PROVIDED RECORDS section start
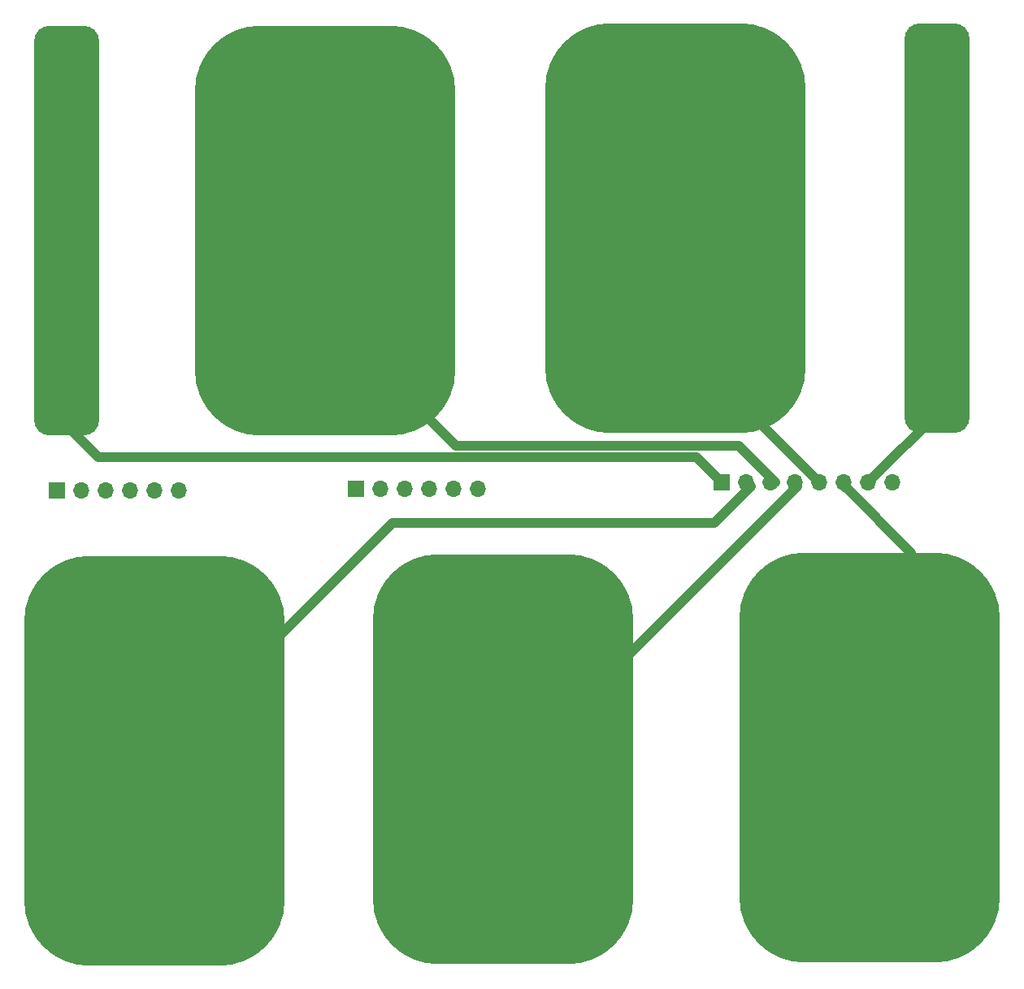
<source format=gbr>
%TF.GenerationSoftware,KiCad,Pcbnew,7.0.7*%
%TF.CreationDate,2024-01-08T08:14:38+08:00*%
%TF.ProjectId,IIDX_Cap_Controller,49494458-5f43-4617-905f-436f6e74726f,rev?*%
%TF.SameCoordinates,Original*%
%TF.FileFunction,Copper,L1,Top*%
%TF.FilePolarity,Positive*%
%FSLAX46Y46*%
G04 Gerber Fmt 4.6, Leading zero omitted, Abs format (unit mm)*
G04 Created by KiCad (PCBNEW 7.0.7) date 2024-01-08 08:14:38*
%MOMM*%
%LPD*%
G01*
G04 APERTURE LIST*
G04 Aperture macros list*
%AMRoundRect*
0 Rectangle with rounded corners*
0 $1 Rounding radius*
0 $2 $3 $4 $5 $6 $7 $8 $9 X,Y pos of 4 corners*
0 Add a 4 corners polygon primitive as box body*
4,1,4,$2,$3,$4,$5,$6,$7,$8,$9,$2,$3,0*
0 Add four circle primitives for the rounded corners*
1,1,$1+$1,$2,$3*
1,1,$1+$1,$4,$5*
1,1,$1+$1,$6,$7*
1,1,$1+$1,$8,$9*
0 Add four rect primitives between the rounded corners*
20,1,$1+$1,$2,$3,$4,$5,0*
20,1,$1+$1,$4,$5,$6,$7,0*
20,1,$1+$1,$6,$7,$8,$9,0*
20,1,$1+$1,$8,$9,$2,$3,0*%
G04 Aperture macros list end*
%TA.AperFunction,ComponentPad*%
%ADD10R,1.700000X1.700000*%
%TD*%
%TA.AperFunction,ComponentPad*%
%ADD11O,1.700000X1.700000*%
%TD*%
%TA.AperFunction,SMDPad,CuDef*%
%ADD12RoundRect,1.702594X-1.702593X-19.665156X1.702593X-19.665156X1.702593X19.665156X-1.702593X19.665156X0*%
%TD*%
%TA.AperFunction,SMDPad,CuDef*%
%ADD13RoundRect,6.782594X-6.782593X-14.585156X6.782593X-14.585156X6.782593X14.585156X-6.782593X14.585156X0*%
%TD*%
%TA.AperFunction,Conductor*%
%ADD14C,1.000000*%
%TD*%
G04 APERTURE END LIST*
D10*
%TO.P,J8,1,Pin_1*%
%TO.N,Net-(J12-Pin_1)*%
X169899833Y-80527328D03*
D11*
%TO.P,J8,2,Pin_2*%
%TO.N,Net-(J1-Pin_1)*%
X172439833Y-80527328D03*
%TO.P,J8,3,Pin_3*%
%TO.N,Net-(J12-Pin_3)*%
X174979833Y-80527328D03*
%TO.P,J8,4,Pin_4*%
%TO.N,Net-(J12-Pin_4)*%
X177519833Y-80527328D03*
%TO.P,J8,5,Pin_5*%
%TO.N,Net-(J12-Pin_5)*%
X180059833Y-80527328D03*
%TO.P,J8,6,Pin_6*%
%TO.N,Net-(J12-Pin_6)*%
X182599833Y-80527328D03*
%TO.P,J8,7,Pin_7*%
%TO.N,Net-(J12-Pin_7)*%
X185139833Y-80527328D03*
%TO.P,J8,8,Pin_8*%
%TO.N,Net-(J12-Pin_8)*%
X187679833Y-80527328D03*
%TD*%
D12*
%TO.P,J9,1,Pin_1*%
%TO.N,Net-(J12-Pin_1)*%
X101621903Y-54244873D03*
%TD*%
D13*
%TO.P,J3,1,Pin_1*%
%TO.N,Net-(J12-Pin_4)*%
X147142409Y-109346366D03*
%TD*%
D12*
%TO.P,J6,1,Pin_1*%
%TO.N,Net-(J12-Pin_7)*%
X192354392Y-53996893D03*
%TD*%
D13*
%TO.P,J4,1,Pin_1*%
%TO.N,Net-(J12-Pin_5)*%
X165091829Y-53980909D03*
%TD*%
%TO.P,J2,1,Pin_1*%
%TO.N,Net-(J12-Pin_3)*%
X128535183Y-54229618D03*
%TD*%
%TO.P,J5,1,Pin_1*%
%TO.N,Net-(J12-Pin_6)*%
X185285341Y-109196197D03*
%TD*%
%TO.P,J1,1,Pin_1*%
%TO.N,Net-(J1-Pin_1)*%
X110801506Y-109496535D03*
%TD*%
D10*
%TO.P,J11,1,Pin_1*%
%TO.N,+3.3V*%
X131788508Y-81180273D03*
D11*
%TO.P,J11,2,Pin_2*%
%TO.N,unconnected-(J11-Pin_2-Pad2)*%
X134328508Y-81180273D03*
%TO.P,J11,3,Pin_3*%
%TO.N,/SCL2*%
X136868508Y-81180273D03*
%TO.P,J11,4,Pin_4*%
%TO.N,/SDA2*%
X139408508Y-81180273D03*
%TO.P,J11,5,Pin_5*%
%TO.N,unconnected-(J11-Pin_5-Pad5)*%
X141948508Y-81180273D03*
%TO.P,J11,6,Pin_6*%
%TO.N,GND*%
X144488508Y-81180273D03*
%TD*%
D10*
%TO.P,J10,1,Pin_1*%
%TO.N,+3.3V*%
X100619644Y-81310065D03*
D11*
%TO.P,J10,2,Pin_2*%
%TO.N,unconnected-(J10-Pin_2-Pad2)*%
X103159644Y-81310065D03*
%TO.P,J10,3,Pin_3*%
%TO.N,/SCL1*%
X105699644Y-81310065D03*
%TO.P,J10,4,Pin_4*%
%TO.N,/SDA1*%
X108239644Y-81310065D03*
%TO.P,J10,5,Pin_5*%
%TO.N,unconnected-(J10-Pin_5-Pad5)*%
X110779644Y-81310065D03*
%TO.P,J10,6,Pin_6*%
%TO.N,GND*%
X113319644Y-81310065D03*
%TD*%
D14*
%TO.N,Net-(J12-Pin_6)*%
X182808621Y-81028059D02*
X182808621Y-81050762D01*
X189608124Y-87827562D02*
X182808621Y-81028059D01*
X185285341Y-92150345D02*
X189608124Y-87827562D01*
X185285341Y-109196197D02*
X185285341Y-92150345D01*
%TO.N,Net-(J12-Pin_5)*%
X165091829Y-65559324D02*
X180059833Y-80527328D01*
X165091829Y-53980909D02*
X165091829Y-65559324D01*
%TO.N,Net-(J12-Pin_4)*%
X149328746Y-109346366D02*
X177782407Y-80892705D01*
X147142409Y-109346366D02*
X149328746Y-109346366D01*
%TO.N,Net-(J1-Pin_1)*%
X169122676Y-84747502D02*
X172945861Y-80924317D01*
X135550539Y-84747502D02*
X169122676Y-84747502D01*
X110801506Y-109496535D02*
X135550539Y-84747502D01*
%TO.N,Net-(J12-Pin_3)*%
X128535183Y-63008070D02*
X142220803Y-76693690D01*
X171655096Y-76693690D02*
X175474774Y-80513368D01*
X142220803Y-76693690D02*
X171655096Y-76693690D01*
X128535183Y-54229618D02*
X128535183Y-63008070D01*
%TO.N,Net-(J12-Pin_7)*%
X192711765Y-72955396D02*
X192711765Y-54765787D01*
X185139833Y-80527328D02*
X192711765Y-72955396D01*
X192711765Y-54765787D02*
X192614299Y-54668321D01*
%TO.N,Net-(J12-Pin_1)*%
X167266195Y-77893690D02*
X169899833Y-80527328D01*
X104911959Y-77893690D02*
X167266195Y-77893690D01*
X101621903Y-54244873D02*
X101621903Y-74603634D01*
X101621903Y-74603634D02*
X104911959Y-77893690D01*
%TD*%
M02*

</source>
PROVIDED RECORDS section end
Report only how many lines in the entries contain "format".

2